Precisa, inoltre la Cassazione che “il patto commissorio, vietato dall’art. 2744 c.c., è configurabile quando il debitore sia costretto al trasferimento di un bene, a tacitazione dell’obbligazione, mentre l’integrazione del patto è esclusa solo ove tale trasferimento sia frutto di una scelta, come nel caso in cui venga liberamente concordato quale datio in solutum ex art. 1197 c.c., ovvero esprima esercizio di una facoltà che si sia riservata all’atto della costituzione dell’obbligazione medesima ex art. 1286 c.c.”.
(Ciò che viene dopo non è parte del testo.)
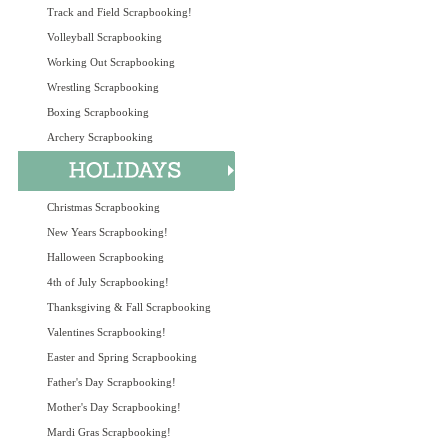
Track and Field Scrapbooking!
Volleyball Scrapbooking
Working Out Scrapbooking
Wrestling Scrapbooking
Boxing Scrapbooking
Archery Scrapbooking
Christmas Scrapbooking
New Years Scrapbooking!
Halloween Scrapbooking
4th of July Scrapbooking!
Thanksgiving & Fall Scrapbooking
Valentines Scrapbooking!
Easter and Spring Scrapbooking
Father's Day Scrapbooking!
Mother's Day Scrapbooking!
Mardi Gras Scrapbooking!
In considerazione del ragionamento sopra sintetizzato, la Suprema Corte esprime il seguente principio di diritto:
“In materia di patto commissorio, l’art. 2744 c.c. deve essere interpretato in maniera funzionale, sicché, in forza della sua previsione, risulta colpito da nullità non solo il “patto” ivi descritto, ma qualunque tipo di convenzione, quale ne sia il contenuto, che venga impiegato per conseguire il risultato concreto, vietato dall’ordinamento giuridico, dell’illecita coercizione del debitore a sottostare alla volontà del creditore, accettando preventivamente il trasferimento della proprietà di un suo bene quale conseguenza della mancata estinzione di un suo debito”.
In conclusione, la Suprema Corte cassa con rinvio la sentenza impugnata affinché la Corte di Appello, in diversa composizione, rivaluti la causa alla luce dei principi espressi.